According to Ashton and recent IDC research, the top five most common IoT drivers for discrete manufacturers are lower operational costs; customer acquisition and/or retention; better customer service and support; business process efficiency/operations optimization; and control and competitive differentiation.
“Manufacturers have the opportunity to adapt processes with IoT to lower costs, optimize operations, reduce resource consumption, improve productivity, enhance customer service, and manage the supply chain,” says Ashton.
While some manufacturers have been slow to embrace an IoT strategy, it is clear from IDC’s list of the most common drivers that most manufacturers understand its importance and do see the long-term benefits and potential for competitive advantage. And for the majority of manufacturers, focusing on building an IoT strategy has become a priority, whether they are already developing smart, connected products, are in the process of designing completely new connected products or adapting existing ones for connectivity.
However Ashton says, “of the 66 percent discrete manufacturers that are actively pursuing IoT, nearly two-thirds of them have not even begun a pilot.” One of the challenges Ashton cites is building the business case.
As the implications of an IoT strategy become evident and the business case for IoT is being developed, manufacturers are challenged with answering questions that affect almost every function of their organization. IoT disrupts how manufacturers operate and create value and many decisions need to be made around product capabilities and functions, data storage and security and overall business strategy and organization structure. Manufacturers must also look at how it will affect customer relationships.
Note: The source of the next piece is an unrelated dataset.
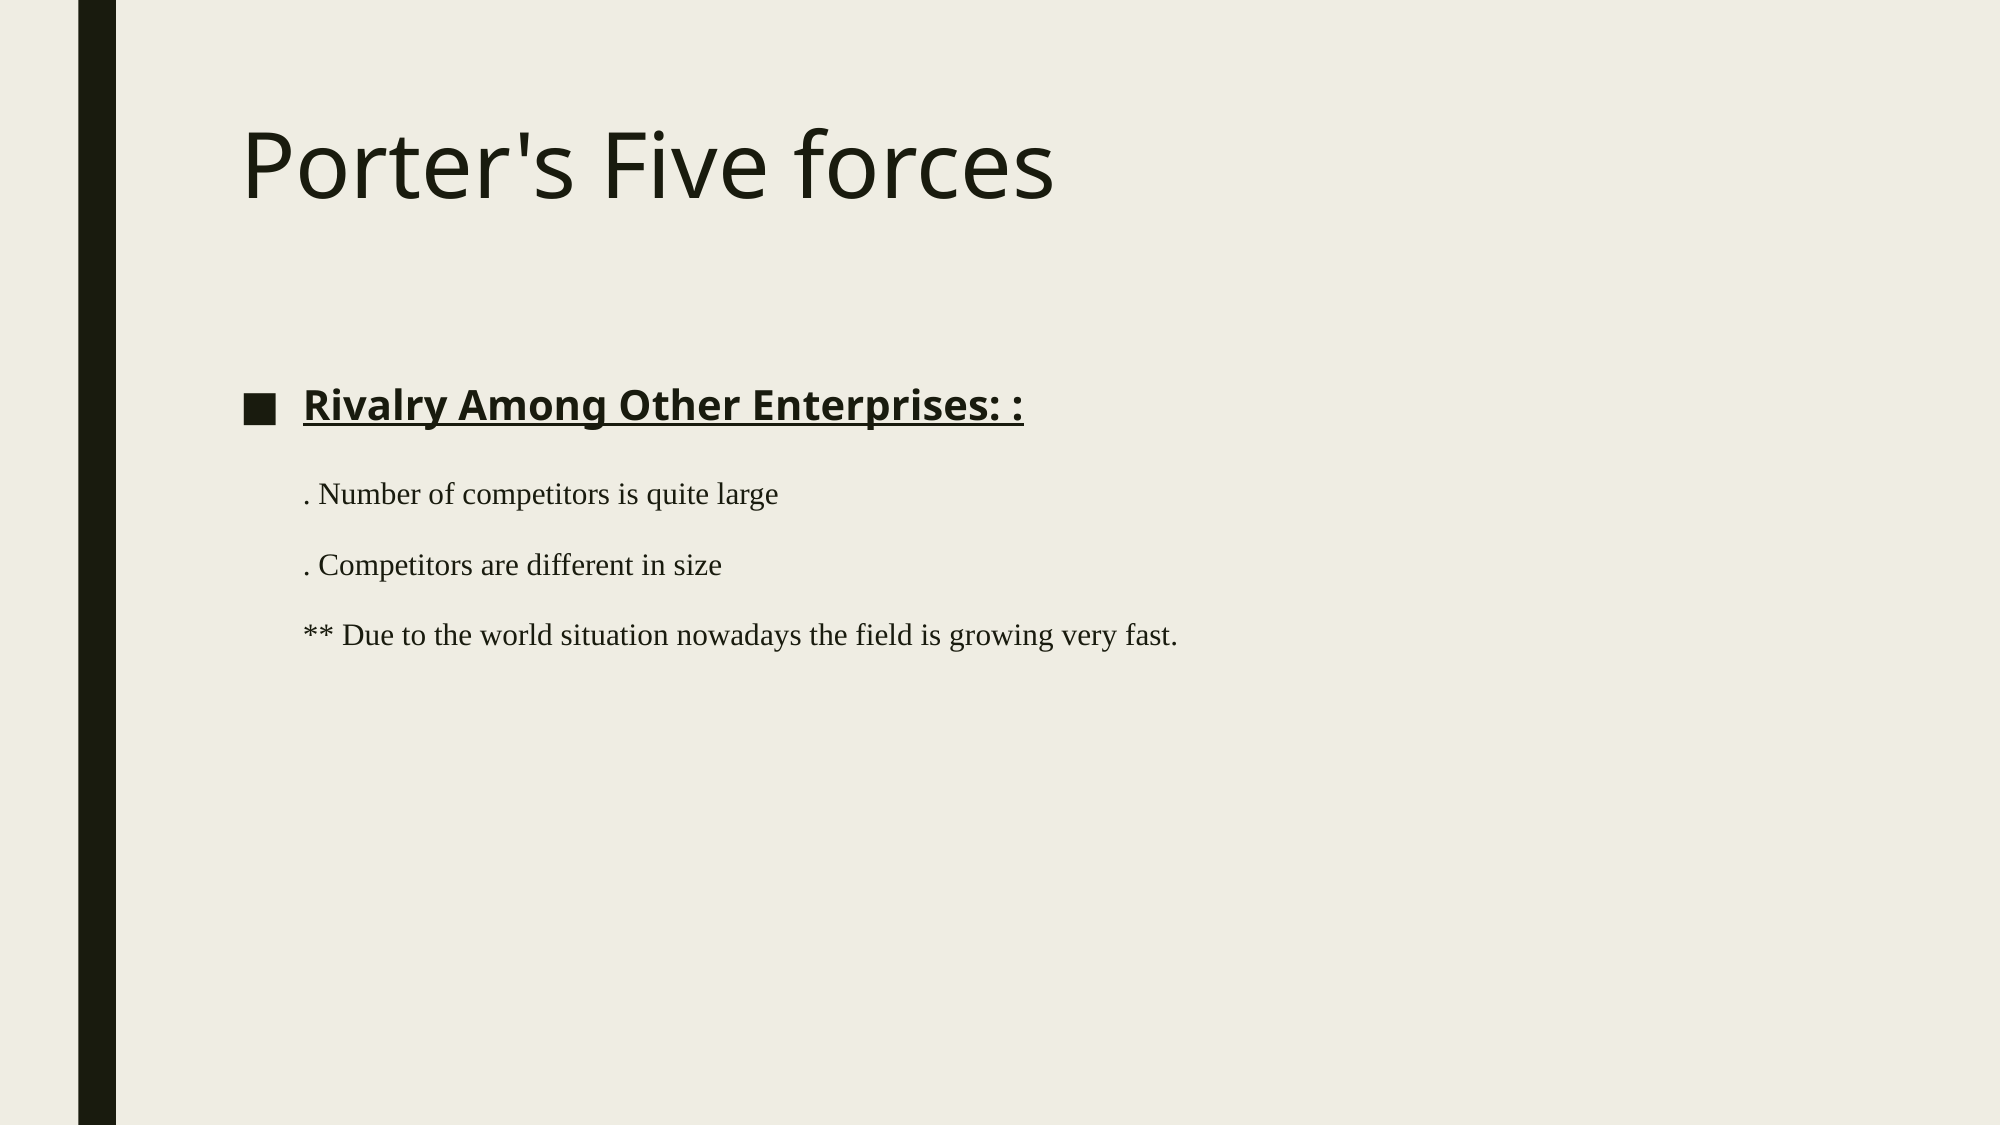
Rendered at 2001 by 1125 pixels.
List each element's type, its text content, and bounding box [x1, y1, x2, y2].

list Rivalry Among Other Enterprises: : . Number of competitors is quite large . Competitors are different in size ** Due to the world situation nowadays the field is growing very fast. [225, 375, 1800, 963]
title Porter's Five forces [225, 112, 1800, 357]
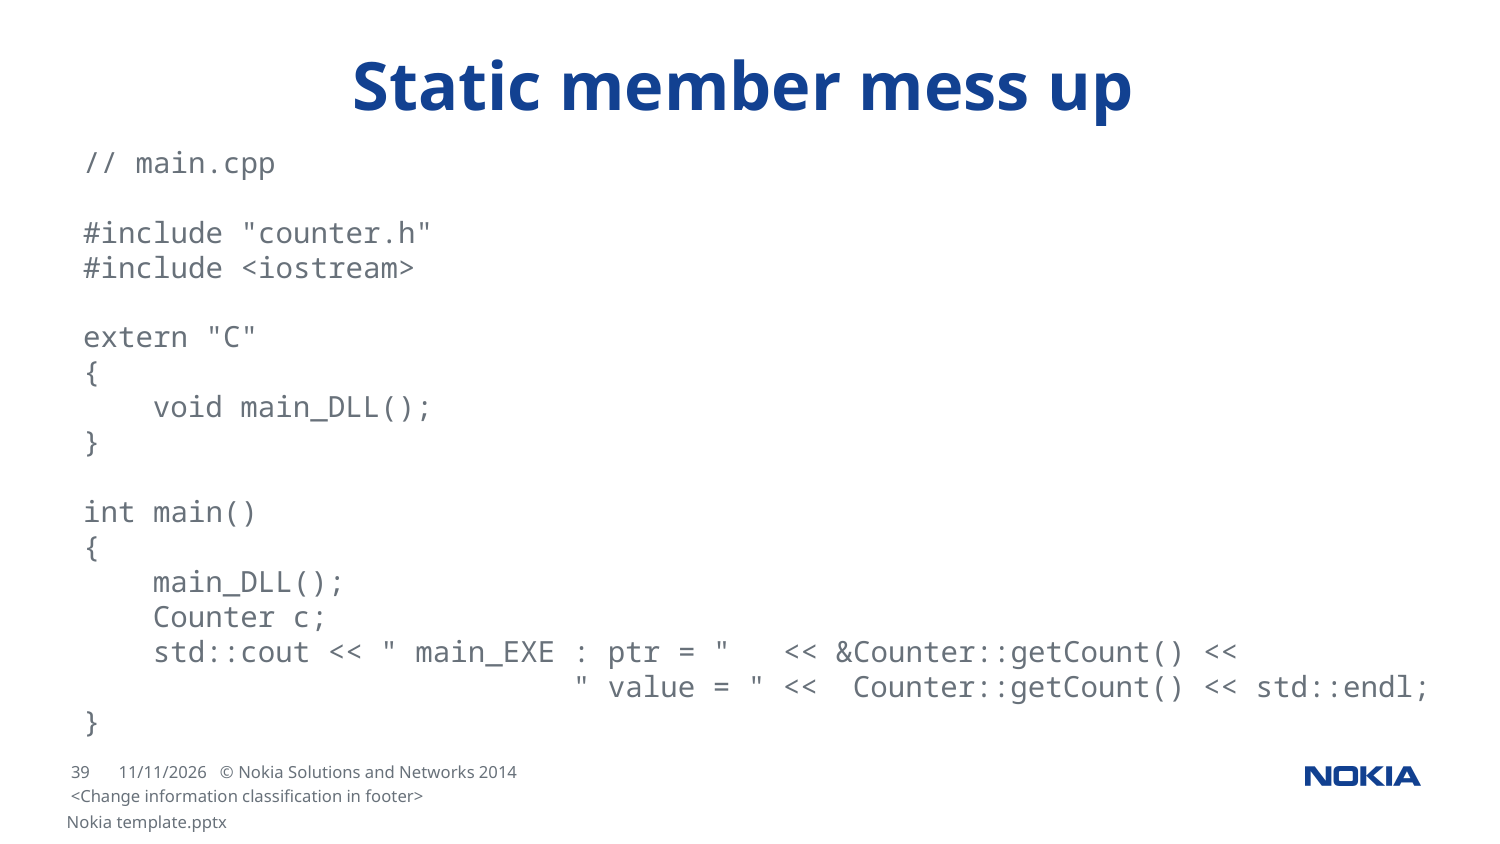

This makes looking at industry use cases beneficial to the process.
IDC has developed a roadmap to help manufacturers navigate their IoT strategy and emphasizes that while looking at IoT use cases, manufacturers ask the following questions:
- Data — how can connected product and connected operations data transform business processes?
- Customer priority — what is the value proposition of the use case to the business or customer?
- Risk and complexity — what are the inherent risks associated with this use case’s success?
- Cost — what are the associated costs with this use case?
Some of the industry use case examples Ashton cites include commercial aerospace, whereby engine manufacturers can enable connected product usage analysis to uncover fuel consumption and engine insights, and high tech equipment, whereby manufacturers can provide better customer service and support through connected diagnostics to reduce system downtime.
In addition to looking at IoT use cases to identify ways to create competitive differentiation for their products in the marketplace, manufacturers across industries are also looking at use cases for how the IoT can help them find creative ways to use connected products for differentiation within their manufacturing processes and services.
Manufacturers who embrace an IoT vision within their operations have the opportunity to achieve new levels of real-time visibility, interoperability and traceability by connecting all systems, assets and people in ways that have never been possible before with traditional manufacturing systems. For example, with an IoT platform, manufacturers can combine real-time data feeds from various assets (machines, robots, tools, gauges, sensors, etc.) with transactional data from their enterprise systems such as PLM, ERP, Quality and SCM, as well as direct feedback from people into actionable information for real-time monitoring, control and optimization. With IoT enabling smart, connected operations, manufacturers can open up new opportunities to improve operational innovation and operational excellence.
For manufacturers, IoT dramatically impacts an organization’s strategic direction. It changes the way products are designed, created, operated and serviced and impacts business processes and organizational structure. While this creates a disruption in the short-term, the IoT drivers outlined by IDC and the long-term value that it opens up to improve product quality and performance, operational efficiency and customer relationships makes an IoT vision and strategy a must for manufacturers looking to secure a sustainable competitive advantage in the marketplace.
Michelle Hopkins is Corporate Communications Program Director for PTC.